Price, availability, and warranty information
The Sony Xperia 1 is available from, , and , and other retailers. It costs $900 and comes with 128GB of internal storage (a MicroSD card slot is present).
Sony offers a standard limited warranty that covers the phone from manufacturer defects for one year from the date of purchase.
Sony’s Xperia 1 is the best Xperia phone to date. But while the cinematic screen is a treat, battery life and the camera could be better, and that’s without mentioning all the quirks with the software. At $950, it’s priced too high, because there are better phones available.
Is there a better alternative?
Easily. If you’re looking for an enriched viewing experience, the Samsung Galaxy S10 Plus is your best bet. It has an excellent AMOLED screen that may spruce up the colors, but it gets fantastically bright. The iPhone XS Max should also be considered. If you can’t do without a 4K 21:9 screen, then the Xperia 1 is your only choice.
If you want the best camera experience, you can get good results with the S10 camera as well, and for videography you’ll have a better time with the iPhone. But the Pixel 3 XL should be given a look as it has the best camera you can buy on a phone.
Of course, the recently released iPhone 11 will attract many buyers, and for good reason.
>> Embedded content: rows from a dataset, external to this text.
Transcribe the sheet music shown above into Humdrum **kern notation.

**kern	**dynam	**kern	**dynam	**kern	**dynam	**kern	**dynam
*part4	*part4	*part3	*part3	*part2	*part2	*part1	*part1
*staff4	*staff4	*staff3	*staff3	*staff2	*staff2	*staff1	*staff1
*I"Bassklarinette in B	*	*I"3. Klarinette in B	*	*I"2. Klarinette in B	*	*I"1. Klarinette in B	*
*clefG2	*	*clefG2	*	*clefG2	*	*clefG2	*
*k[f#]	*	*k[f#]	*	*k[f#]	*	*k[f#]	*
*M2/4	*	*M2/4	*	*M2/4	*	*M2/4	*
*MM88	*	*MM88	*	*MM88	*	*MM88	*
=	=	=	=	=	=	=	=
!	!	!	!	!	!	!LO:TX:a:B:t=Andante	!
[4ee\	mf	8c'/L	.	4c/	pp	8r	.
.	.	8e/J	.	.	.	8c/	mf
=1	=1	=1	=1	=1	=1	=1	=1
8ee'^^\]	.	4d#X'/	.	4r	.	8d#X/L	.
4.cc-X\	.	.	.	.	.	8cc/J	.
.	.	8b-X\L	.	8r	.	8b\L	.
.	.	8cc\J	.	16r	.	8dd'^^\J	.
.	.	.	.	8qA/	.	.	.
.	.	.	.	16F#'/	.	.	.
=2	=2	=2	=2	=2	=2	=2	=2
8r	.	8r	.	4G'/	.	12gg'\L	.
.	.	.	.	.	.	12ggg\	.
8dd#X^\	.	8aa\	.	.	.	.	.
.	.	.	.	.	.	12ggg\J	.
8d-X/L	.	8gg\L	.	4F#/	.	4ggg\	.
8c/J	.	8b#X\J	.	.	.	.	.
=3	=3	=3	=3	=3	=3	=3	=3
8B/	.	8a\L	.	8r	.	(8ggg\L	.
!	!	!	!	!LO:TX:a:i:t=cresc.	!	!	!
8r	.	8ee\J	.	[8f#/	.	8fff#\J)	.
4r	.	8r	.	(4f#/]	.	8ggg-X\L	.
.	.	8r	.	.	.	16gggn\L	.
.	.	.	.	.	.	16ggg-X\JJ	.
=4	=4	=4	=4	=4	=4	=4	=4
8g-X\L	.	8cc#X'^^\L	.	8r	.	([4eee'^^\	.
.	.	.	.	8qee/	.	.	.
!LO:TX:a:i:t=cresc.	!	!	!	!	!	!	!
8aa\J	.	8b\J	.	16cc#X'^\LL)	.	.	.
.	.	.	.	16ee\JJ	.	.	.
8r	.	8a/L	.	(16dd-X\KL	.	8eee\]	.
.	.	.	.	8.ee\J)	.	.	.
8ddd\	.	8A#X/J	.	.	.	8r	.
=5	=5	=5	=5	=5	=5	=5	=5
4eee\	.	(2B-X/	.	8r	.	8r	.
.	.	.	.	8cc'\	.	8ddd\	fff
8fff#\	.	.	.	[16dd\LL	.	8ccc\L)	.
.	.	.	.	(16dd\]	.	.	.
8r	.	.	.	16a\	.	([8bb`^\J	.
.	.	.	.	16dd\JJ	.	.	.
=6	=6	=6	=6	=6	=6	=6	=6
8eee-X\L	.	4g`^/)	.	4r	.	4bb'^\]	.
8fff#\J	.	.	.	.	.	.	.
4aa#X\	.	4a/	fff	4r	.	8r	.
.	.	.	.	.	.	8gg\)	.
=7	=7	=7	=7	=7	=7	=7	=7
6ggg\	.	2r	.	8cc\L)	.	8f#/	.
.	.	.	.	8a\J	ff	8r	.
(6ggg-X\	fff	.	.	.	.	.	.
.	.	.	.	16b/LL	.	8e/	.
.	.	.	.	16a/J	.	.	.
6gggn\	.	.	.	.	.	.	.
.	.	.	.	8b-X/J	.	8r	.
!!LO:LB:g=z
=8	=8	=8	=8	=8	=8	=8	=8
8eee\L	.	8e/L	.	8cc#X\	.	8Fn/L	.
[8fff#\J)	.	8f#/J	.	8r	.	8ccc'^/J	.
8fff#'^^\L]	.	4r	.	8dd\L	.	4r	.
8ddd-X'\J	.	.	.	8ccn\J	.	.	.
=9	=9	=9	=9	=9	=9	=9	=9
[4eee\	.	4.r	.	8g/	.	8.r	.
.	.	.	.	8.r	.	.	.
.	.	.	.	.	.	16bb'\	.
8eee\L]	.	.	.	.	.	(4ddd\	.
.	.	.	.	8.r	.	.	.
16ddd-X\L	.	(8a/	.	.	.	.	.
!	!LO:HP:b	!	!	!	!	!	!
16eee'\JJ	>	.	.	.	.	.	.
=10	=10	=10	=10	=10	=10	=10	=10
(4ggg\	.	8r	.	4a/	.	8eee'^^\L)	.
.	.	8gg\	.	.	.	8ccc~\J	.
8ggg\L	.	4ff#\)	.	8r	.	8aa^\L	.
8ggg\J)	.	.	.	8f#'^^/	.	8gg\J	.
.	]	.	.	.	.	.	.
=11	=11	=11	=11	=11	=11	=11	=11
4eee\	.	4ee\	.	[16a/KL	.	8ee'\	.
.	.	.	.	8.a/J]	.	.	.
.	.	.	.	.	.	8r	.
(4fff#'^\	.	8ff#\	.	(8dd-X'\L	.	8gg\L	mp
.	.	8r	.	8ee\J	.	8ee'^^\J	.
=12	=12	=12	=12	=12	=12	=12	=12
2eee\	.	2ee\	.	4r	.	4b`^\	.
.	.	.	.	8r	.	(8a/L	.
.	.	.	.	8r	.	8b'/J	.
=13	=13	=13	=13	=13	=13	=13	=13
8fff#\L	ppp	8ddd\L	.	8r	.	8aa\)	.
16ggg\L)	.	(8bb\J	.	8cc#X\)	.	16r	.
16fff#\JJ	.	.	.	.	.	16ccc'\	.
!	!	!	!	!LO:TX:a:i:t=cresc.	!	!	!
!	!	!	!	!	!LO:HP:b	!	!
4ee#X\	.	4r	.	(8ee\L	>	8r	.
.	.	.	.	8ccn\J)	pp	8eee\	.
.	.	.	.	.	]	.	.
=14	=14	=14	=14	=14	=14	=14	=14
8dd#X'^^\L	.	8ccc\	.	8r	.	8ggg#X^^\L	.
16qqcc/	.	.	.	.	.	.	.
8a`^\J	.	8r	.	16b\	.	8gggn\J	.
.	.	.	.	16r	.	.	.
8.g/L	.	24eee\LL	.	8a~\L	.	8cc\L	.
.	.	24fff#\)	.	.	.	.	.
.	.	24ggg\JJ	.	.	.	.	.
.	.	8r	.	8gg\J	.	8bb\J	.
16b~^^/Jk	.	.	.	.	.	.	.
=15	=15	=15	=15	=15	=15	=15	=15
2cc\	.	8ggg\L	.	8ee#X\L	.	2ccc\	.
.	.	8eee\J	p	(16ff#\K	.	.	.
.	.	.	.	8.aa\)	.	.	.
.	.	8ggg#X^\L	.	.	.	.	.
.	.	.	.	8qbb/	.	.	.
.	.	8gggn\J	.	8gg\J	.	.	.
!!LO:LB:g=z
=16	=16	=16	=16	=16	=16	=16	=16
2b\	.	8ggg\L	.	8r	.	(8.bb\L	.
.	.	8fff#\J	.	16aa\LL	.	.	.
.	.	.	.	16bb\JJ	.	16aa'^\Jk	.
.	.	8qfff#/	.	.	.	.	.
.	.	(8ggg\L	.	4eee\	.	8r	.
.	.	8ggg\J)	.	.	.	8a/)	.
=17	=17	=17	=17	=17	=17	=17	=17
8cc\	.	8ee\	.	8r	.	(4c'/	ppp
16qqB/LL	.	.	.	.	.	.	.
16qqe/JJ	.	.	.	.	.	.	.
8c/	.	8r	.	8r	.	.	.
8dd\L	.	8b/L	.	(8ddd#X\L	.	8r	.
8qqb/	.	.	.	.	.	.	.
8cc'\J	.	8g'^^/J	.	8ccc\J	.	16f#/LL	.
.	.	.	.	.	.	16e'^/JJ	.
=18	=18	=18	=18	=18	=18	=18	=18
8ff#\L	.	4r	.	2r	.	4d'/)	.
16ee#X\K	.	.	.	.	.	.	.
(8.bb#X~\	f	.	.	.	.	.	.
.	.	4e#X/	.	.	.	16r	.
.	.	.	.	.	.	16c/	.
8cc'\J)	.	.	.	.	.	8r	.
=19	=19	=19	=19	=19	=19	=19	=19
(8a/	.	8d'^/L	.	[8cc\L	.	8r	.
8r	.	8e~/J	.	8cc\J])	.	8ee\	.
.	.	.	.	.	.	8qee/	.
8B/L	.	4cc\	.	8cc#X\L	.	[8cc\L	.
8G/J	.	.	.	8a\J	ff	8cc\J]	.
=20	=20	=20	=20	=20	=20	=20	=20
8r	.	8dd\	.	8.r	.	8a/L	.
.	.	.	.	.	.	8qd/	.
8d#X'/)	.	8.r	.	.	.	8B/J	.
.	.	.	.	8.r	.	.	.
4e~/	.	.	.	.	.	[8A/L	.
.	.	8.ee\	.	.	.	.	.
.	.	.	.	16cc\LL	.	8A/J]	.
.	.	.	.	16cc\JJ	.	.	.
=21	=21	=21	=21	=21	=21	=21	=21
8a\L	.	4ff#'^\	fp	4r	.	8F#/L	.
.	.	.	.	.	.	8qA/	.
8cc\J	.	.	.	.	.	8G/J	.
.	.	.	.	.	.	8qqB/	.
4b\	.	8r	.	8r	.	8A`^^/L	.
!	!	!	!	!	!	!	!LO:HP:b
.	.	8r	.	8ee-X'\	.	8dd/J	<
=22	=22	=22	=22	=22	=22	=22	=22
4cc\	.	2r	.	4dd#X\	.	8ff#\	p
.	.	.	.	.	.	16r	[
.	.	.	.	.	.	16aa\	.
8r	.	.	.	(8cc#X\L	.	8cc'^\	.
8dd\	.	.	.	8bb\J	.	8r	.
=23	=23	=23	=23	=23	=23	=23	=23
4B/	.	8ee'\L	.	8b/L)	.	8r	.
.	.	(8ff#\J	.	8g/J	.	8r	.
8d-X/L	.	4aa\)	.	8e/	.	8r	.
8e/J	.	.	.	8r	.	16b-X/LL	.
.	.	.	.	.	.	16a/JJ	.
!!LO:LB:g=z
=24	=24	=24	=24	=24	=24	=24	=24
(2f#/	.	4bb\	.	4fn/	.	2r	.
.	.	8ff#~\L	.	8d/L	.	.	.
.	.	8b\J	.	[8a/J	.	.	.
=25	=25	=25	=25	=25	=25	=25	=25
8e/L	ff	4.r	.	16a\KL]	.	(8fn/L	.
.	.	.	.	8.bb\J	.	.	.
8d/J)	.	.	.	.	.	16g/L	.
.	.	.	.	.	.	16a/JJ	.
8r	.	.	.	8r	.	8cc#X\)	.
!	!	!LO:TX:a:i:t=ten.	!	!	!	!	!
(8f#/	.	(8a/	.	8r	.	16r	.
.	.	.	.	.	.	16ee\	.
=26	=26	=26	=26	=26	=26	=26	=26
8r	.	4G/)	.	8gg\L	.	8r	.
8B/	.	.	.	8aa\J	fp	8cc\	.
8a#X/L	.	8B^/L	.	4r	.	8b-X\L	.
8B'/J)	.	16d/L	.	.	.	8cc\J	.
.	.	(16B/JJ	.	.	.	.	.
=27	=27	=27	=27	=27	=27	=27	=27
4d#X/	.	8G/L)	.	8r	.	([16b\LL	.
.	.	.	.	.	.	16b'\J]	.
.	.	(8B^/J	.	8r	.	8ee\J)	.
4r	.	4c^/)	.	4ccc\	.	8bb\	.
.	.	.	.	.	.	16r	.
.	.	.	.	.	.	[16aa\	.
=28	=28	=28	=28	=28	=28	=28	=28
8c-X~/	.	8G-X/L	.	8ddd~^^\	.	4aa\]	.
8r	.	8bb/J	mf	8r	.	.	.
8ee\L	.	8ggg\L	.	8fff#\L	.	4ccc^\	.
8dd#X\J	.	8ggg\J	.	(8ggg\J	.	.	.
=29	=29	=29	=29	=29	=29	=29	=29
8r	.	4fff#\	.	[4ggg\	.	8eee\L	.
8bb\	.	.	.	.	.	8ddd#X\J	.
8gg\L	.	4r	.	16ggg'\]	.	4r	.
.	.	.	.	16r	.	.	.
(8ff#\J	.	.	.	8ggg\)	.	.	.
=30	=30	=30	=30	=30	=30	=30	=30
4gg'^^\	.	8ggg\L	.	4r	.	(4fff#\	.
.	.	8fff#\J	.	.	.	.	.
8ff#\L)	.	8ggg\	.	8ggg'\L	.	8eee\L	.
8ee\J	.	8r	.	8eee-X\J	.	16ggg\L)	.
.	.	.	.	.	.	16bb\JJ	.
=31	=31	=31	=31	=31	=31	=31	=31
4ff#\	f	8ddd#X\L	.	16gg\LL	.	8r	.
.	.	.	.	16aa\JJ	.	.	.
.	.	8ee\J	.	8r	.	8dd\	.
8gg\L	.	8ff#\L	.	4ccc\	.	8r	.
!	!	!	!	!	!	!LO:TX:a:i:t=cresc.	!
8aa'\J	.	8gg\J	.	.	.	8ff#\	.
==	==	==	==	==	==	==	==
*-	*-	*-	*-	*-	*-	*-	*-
At a starting price of $700, it’s a much better value.
Check out our best smartphones guide for more.
How long will it last?
The Xperia 1 is covered in glass, so buy a case to keep it protected from accidental drops. It’s thankfully IP65/68 water-resistant, so it can handle itself against some water.
Sony does a solid job of updating its phones to the latest software quickly, so you can be sure the Xperia 1 will get Android 10 Q a few months after Google releases it.
Should you buy it?
No. I’ve had a largely pleasurable experience with the Xperia 1 — it’s by no means a “bad” phone — but there are quite a few shortcomings to warrant its $900 price tag.
If you’re a Sony enthusiast, then you’re likely going to buy the Xperia 1 no matter what — and that’s fine. You’ll enjoy your time with the phone, as I have, but I do think it may be worth waiting for a price drop in the coming months.